What is required: Show all lines of the listing that contain the word "membranous".

Data below:
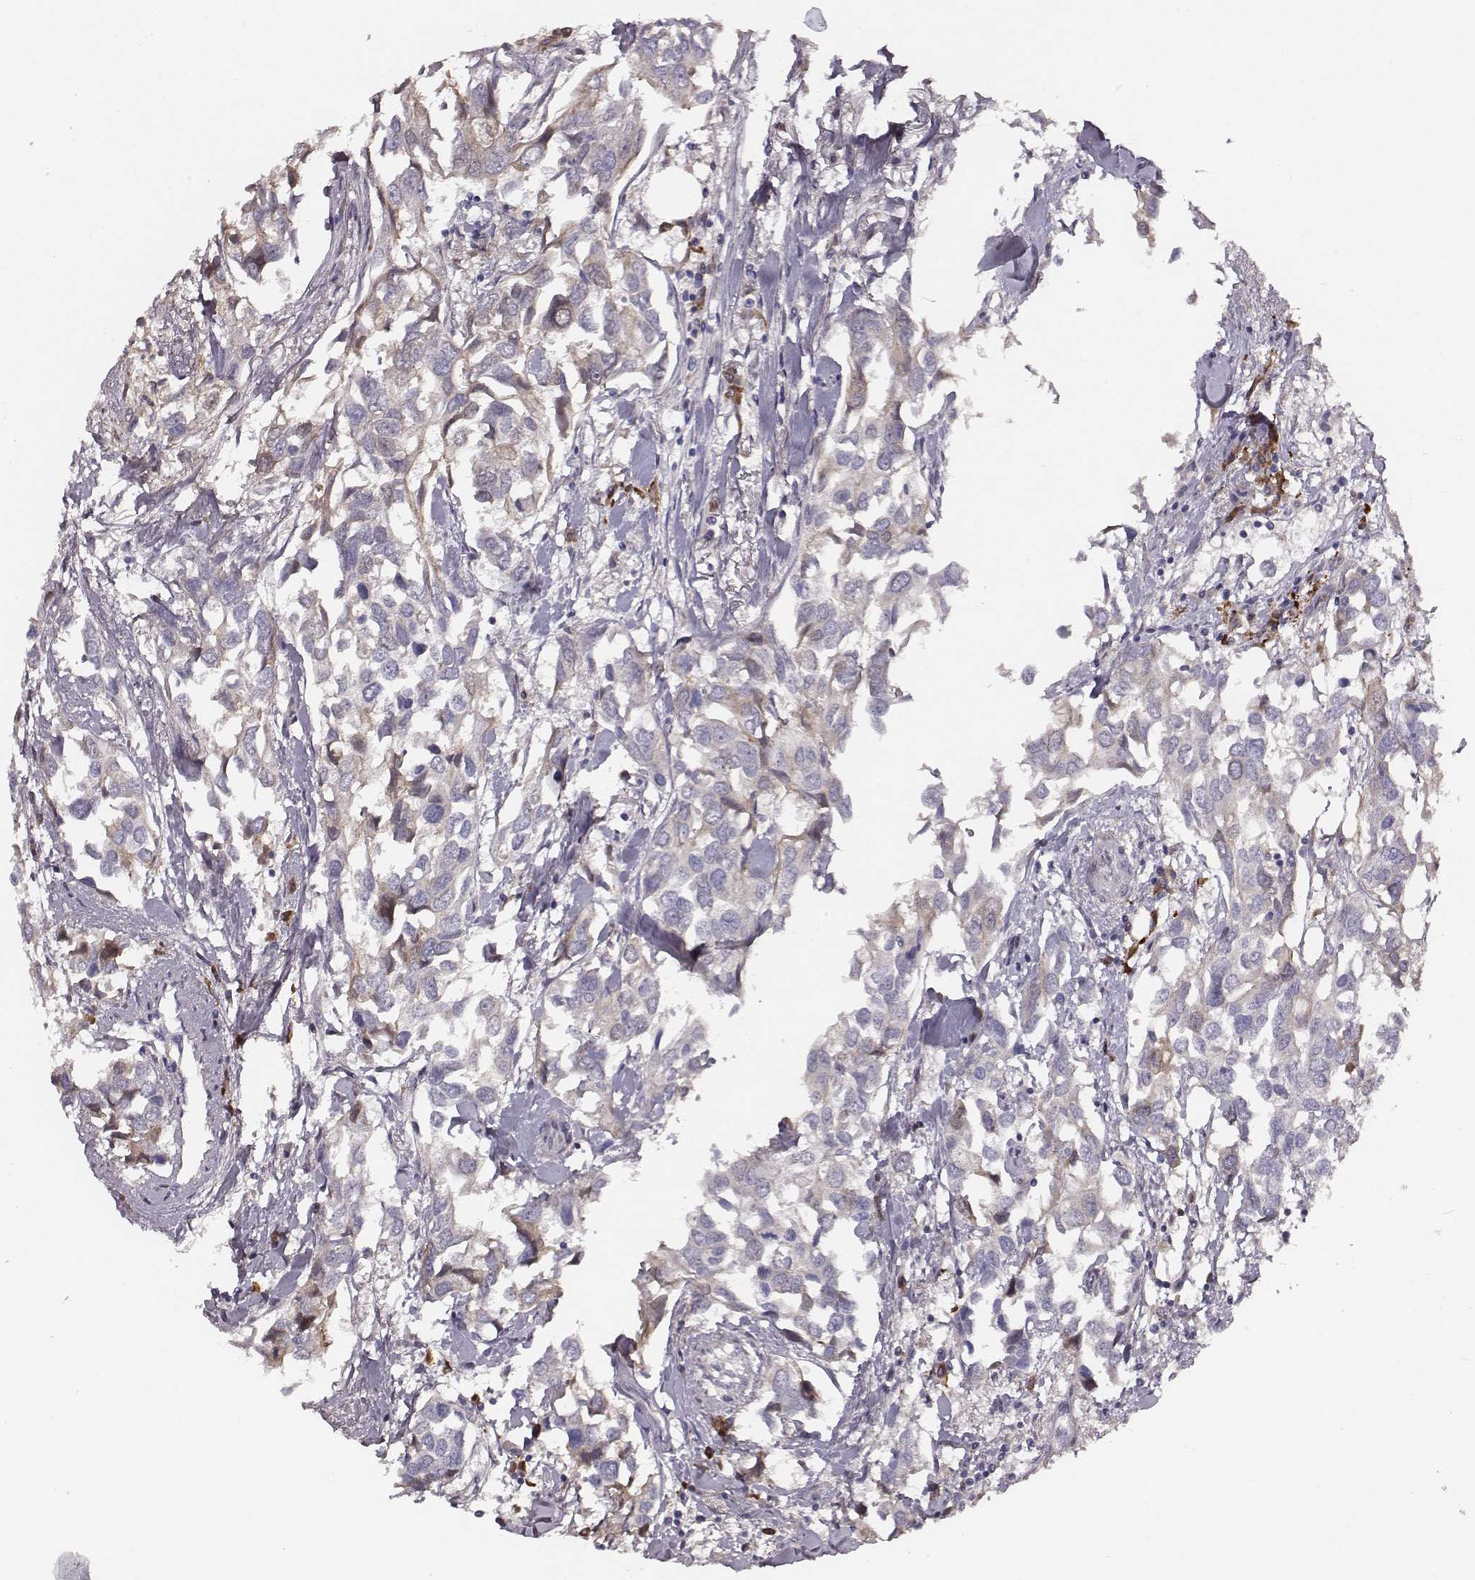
{"staining": {"intensity": "negative", "quantity": "none", "location": "none"}, "tissue": "breast cancer", "cell_type": "Tumor cells", "image_type": "cancer", "snomed": [{"axis": "morphology", "description": "Duct carcinoma"}, {"axis": "topography", "description": "Breast"}], "caption": "IHC of breast cancer (infiltrating ductal carcinoma) reveals no staining in tumor cells.", "gene": "SLC22A6", "patient": {"sex": "female", "age": 83}}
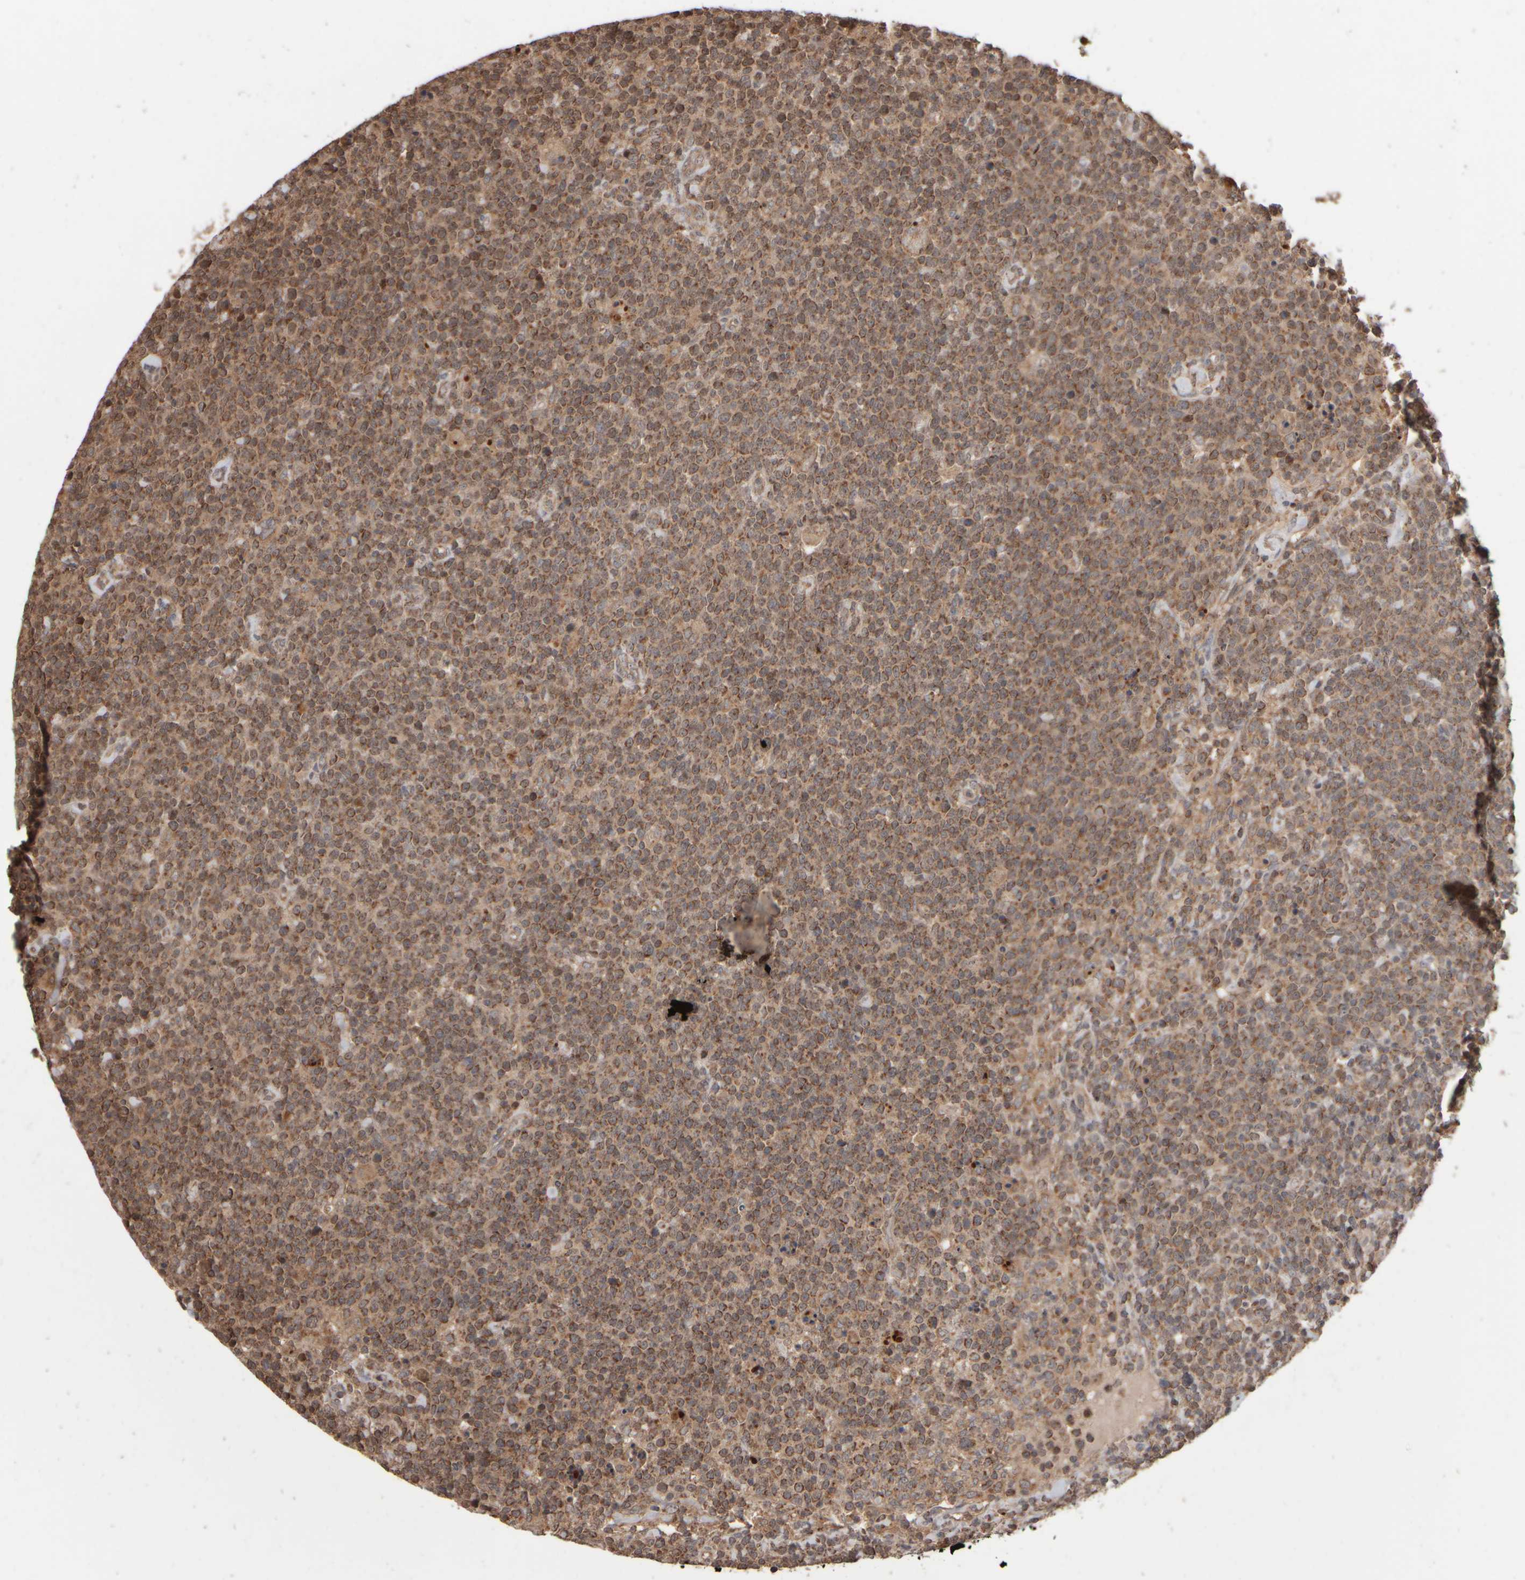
{"staining": {"intensity": "moderate", "quantity": ">75%", "location": "cytoplasmic/membranous"}, "tissue": "lymphoma", "cell_type": "Tumor cells", "image_type": "cancer", "snomed": [{"axis": "morphology", "description": "Malignant lymphoma, non-Hodgkin's type, High grade"}, {"axis": "topography", "description": "Lymph node"}], "caption": "This micrograph exhibits immunohistochemistry staining of high-grade malignant lymphoma, non-Hodgkin's type, with medium moderate cytoplasmic/membranous positivity in approximately >75% of tumor cells.", "gene": "ABHD11", "patient": {"sex": "male", "age": 61}}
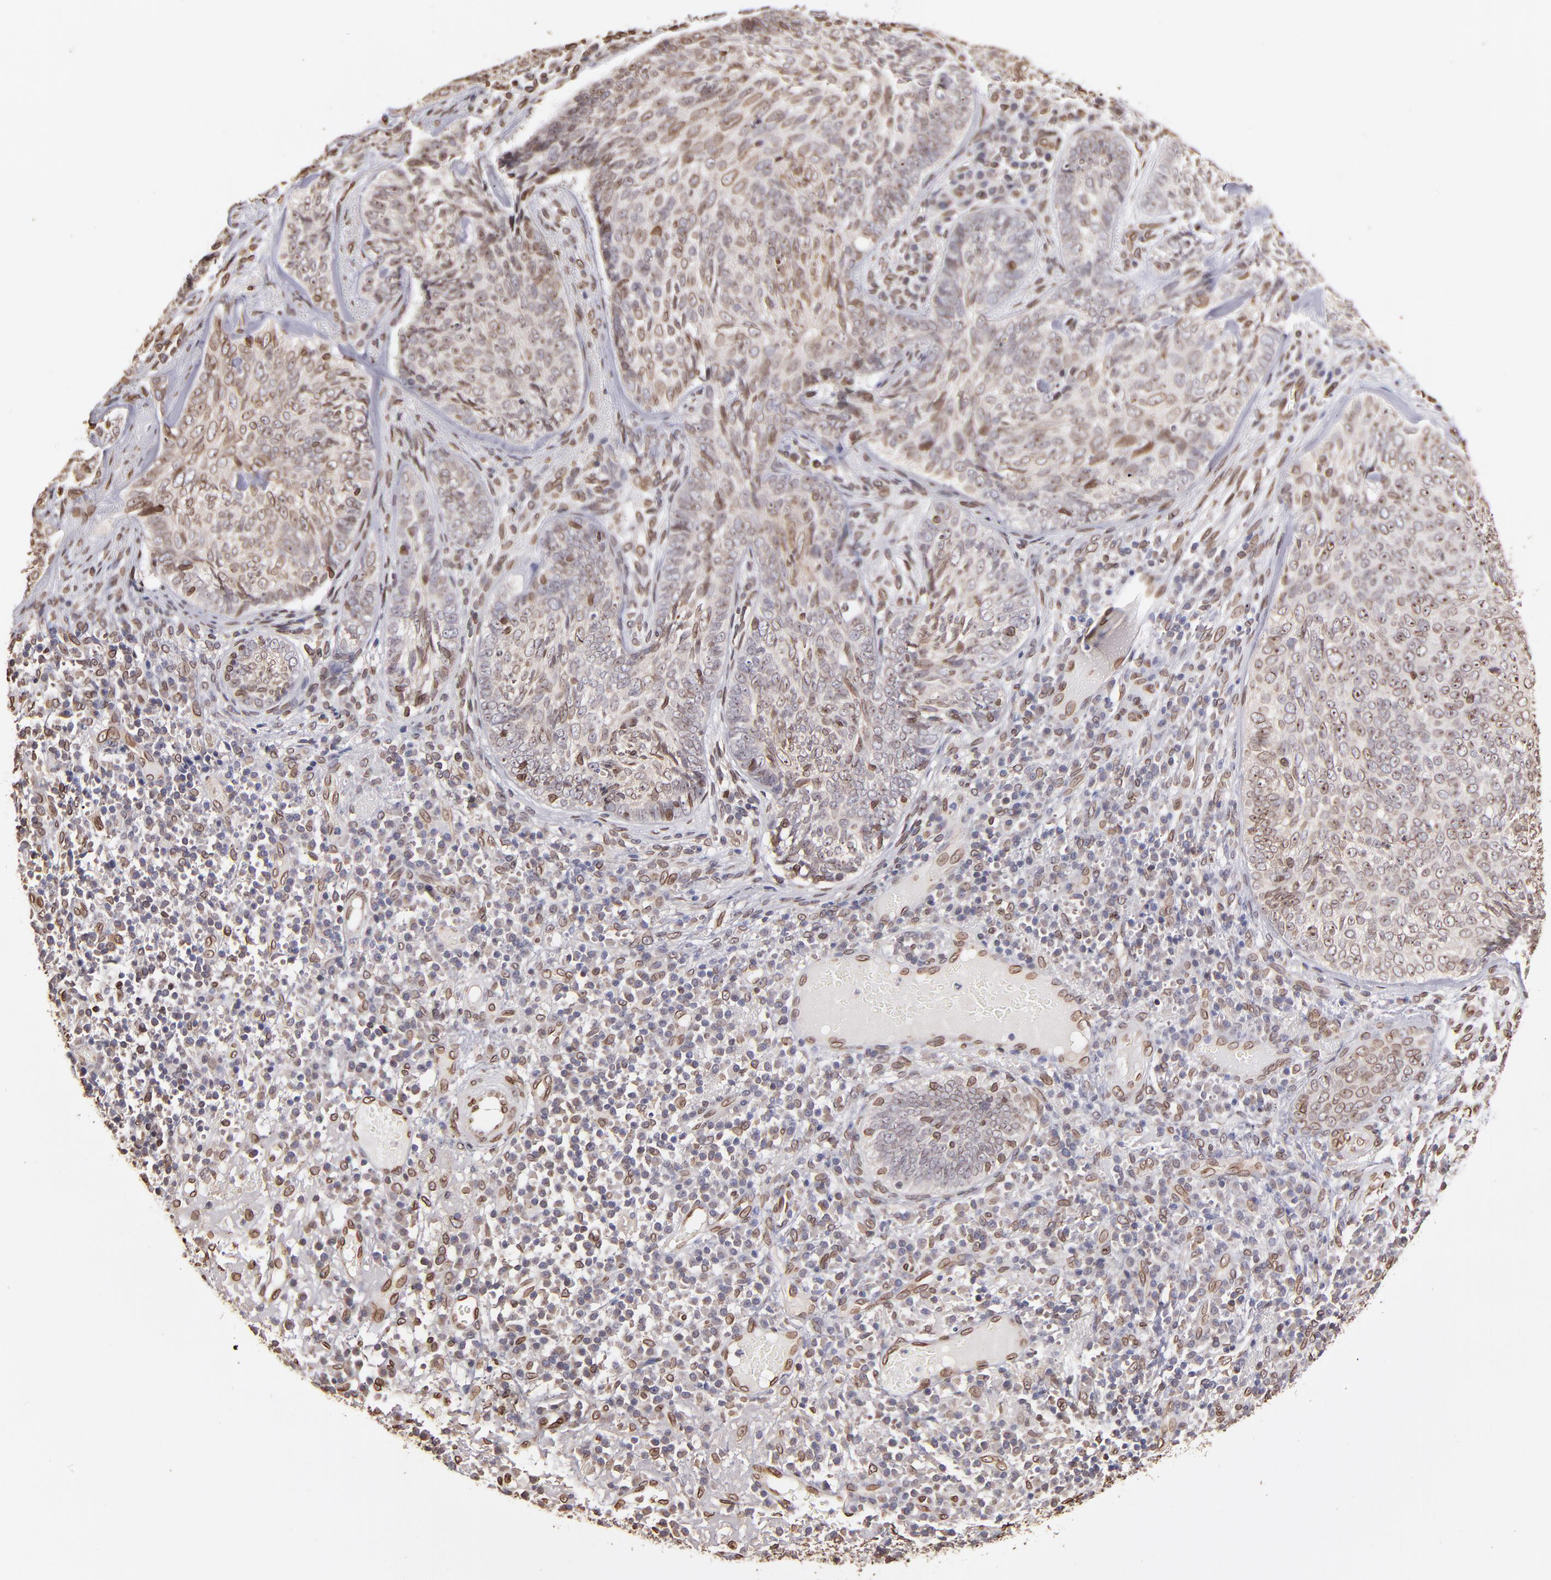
{"staining": {"intensity": "moderate", "quantity": ">75%", "location": "cytoplasmic/membranous,nuclear"}, "tissue": "skin cancer", "cell_type": "Tumor cells", "image_type": "cancer", "snomed": [{"axis": "morphology", "description": "Basal cell carcinoma"}, {"axis": "topography", "description": "Skin"}], "caption": "The photomicrograph exhibits staining of basal cell carcinoma (skin), revealing moderate cytoplasmic/membranous and nuclear protein staining (brown color) within tumor cells.", "gene": "PUM3", "patient": {"sex": "male", "age": 72}}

Final answer:
{"staining": {"intensity": "moderate", "quantity": ">75%", "location": "cytoplasmic/membranous"}, "tissue": "lymphoma", "cell_type": "Tumor cells", "image_type": "cancer", "snomed": [{"axis": "morphology", "description": "Malignant lymphoma, non-Hodgkin's type, High grade"}, {"axis": "topography", "description": "Lymph node"}], "caption": "This micrograph exhibits immunohistochemistry staining of high-grade malignant lymphoma, non-Hodgkin's type, with medium moderate cytoplasmic/membranous positivity in approximately >75% of tumor cells.", "gene": "ABHD11", "patient": {"sex": "male", "age": 61}}
{"staining": {"intensity": "moderate", "quantity": ">75%", "location": "cytoplasmic/membranous,nuclear"}, "tissue": "skin cancer", "cell_type": "Tumor cells", "image_type": "cancer", "snomed": [{"axis": "morphology", "description": "Basal cell carcinoma"}, {"axis": "topography", "description": "Skin"}], "caption": "The photomicrograph exhibits staining of basal cell carcinoma (skin), revealing moderate cytoplasmic/membranous and nuclear protein staining (brown color) within tumor cells.", "gene": "PUM3", "patient": {"sex": "male", "age": 72}}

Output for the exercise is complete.